What they did not realize was that their governments were not permitting immigration, but were instead inspiring a mass migration. Now, there are demands for Sharia in the land which once mobilized against a Catholic armada, the French are showing signs of wishing to revive Maurice Papon’s practice of baptizing Algerians in the Seine and even the notoriously tolerant Dutch are beginning to question the once-sacrosanct notion that all cultures are created equal.

While in the United States, Islam is still an issue of immigration, not migration, this does not mean that Americans are not facing their own migrational challenge. With the importation of 30 million immigrants of varying degrees of legality in the last 35 years, most from Spanish-speaking countries that have never known individual liberty or free markets, combined with 34 million native women listening to the siren song of feminism and putting family life on the back burner, the probability that America will be able to retain its unique political identity and the tattered remnants of its Constitution are rapidly decreasing.

For example, the vast majority of native-born Americans of African and European descent consider the notion of a supranational American Union with Canada, Mexico and various Central American countries to be unthinkable and would oppose it if they recognized it to be the natural progression from NAFTA and the FTAA. But is the same true of the growing Spanish-speaking population across the Southwest, an outspoken segment of which is already calling for closer ties with Mexico?
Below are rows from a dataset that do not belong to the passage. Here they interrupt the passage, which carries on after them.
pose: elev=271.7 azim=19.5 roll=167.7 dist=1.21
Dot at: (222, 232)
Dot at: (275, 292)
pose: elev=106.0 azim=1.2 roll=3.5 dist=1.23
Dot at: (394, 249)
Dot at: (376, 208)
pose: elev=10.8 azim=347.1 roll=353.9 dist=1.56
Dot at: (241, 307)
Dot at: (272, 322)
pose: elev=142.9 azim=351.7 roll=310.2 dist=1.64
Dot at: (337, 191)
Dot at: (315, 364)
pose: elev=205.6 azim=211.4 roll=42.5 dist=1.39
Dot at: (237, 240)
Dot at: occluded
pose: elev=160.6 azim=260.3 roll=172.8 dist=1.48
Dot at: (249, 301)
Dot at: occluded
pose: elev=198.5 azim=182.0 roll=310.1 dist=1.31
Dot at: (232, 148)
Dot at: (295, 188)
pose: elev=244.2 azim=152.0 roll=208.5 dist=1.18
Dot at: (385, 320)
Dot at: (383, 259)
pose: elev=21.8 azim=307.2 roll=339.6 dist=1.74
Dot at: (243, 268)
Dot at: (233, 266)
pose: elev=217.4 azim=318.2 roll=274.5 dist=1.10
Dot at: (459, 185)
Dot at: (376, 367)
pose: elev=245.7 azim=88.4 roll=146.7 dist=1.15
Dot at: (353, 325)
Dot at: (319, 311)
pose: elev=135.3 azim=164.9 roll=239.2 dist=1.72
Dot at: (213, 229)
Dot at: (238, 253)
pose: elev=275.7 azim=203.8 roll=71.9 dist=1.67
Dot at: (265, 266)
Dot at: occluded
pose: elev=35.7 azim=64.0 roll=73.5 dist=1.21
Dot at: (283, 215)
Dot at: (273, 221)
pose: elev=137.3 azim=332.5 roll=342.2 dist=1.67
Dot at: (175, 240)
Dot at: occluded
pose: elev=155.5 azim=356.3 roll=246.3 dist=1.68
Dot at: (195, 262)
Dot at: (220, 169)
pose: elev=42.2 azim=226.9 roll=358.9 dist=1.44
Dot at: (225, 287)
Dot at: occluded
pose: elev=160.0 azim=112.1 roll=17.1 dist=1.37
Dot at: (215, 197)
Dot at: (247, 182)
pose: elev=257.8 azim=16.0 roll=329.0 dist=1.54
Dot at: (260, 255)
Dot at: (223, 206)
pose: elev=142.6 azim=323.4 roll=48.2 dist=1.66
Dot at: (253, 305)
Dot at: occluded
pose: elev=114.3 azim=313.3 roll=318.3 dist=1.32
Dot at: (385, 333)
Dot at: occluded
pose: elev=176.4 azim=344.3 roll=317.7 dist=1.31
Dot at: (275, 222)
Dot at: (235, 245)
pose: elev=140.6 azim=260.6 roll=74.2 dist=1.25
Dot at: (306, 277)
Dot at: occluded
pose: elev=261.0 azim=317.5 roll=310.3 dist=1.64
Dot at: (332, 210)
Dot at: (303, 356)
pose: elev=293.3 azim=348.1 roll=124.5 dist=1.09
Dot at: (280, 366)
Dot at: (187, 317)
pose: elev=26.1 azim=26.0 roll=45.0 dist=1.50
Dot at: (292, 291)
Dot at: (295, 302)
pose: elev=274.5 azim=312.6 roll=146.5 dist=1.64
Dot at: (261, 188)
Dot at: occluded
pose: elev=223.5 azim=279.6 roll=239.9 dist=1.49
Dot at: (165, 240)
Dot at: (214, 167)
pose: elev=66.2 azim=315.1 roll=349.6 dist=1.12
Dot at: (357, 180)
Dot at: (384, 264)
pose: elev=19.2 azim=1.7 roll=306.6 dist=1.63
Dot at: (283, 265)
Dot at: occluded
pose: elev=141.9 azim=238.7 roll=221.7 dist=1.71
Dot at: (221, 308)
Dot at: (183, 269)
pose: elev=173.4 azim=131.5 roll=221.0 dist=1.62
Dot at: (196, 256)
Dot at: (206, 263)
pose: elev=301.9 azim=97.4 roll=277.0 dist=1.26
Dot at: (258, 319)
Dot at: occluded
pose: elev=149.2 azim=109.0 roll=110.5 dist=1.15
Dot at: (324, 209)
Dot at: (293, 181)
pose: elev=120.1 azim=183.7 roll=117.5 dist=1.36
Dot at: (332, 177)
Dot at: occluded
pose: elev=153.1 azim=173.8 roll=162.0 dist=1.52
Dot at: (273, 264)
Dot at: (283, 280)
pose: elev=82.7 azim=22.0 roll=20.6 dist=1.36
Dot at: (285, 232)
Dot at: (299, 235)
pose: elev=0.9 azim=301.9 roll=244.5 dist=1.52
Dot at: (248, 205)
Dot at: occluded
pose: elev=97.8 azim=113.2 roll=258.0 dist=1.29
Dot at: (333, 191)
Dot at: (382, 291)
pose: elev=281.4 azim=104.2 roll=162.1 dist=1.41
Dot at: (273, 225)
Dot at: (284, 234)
As recent events in Afghanistan and the Palestinian Authority have demonstrated to all and sundry, democratic institutions are not capable, by themselves, of moderating ideology, religion or cultural identification.

It is unlikely that Europe can solve its demographic problems without violence—Eco seems uncharacteristically untroubled when he notes that periods of mass migrations are not known for being peaceful—but it is not necessarily too late for the United States. The answer is simple, but it will require inspired leadership that is conspicuously lacking today. If America is to remain America, sovereign, liberal and free, then her people must completely turn away from the ideologies of multiculturalism, immigrationism and feminism. If they do not—and continue on the present path—she will not be sovereign, liberal or free within four decades.

This country, like her Old World progenitors, stands on the brink of precipitate change. In embracing the rainbow, America has been engulfed in its lethally mutating rays and the resulting cancer will surely kill her if it is not removed in the near future.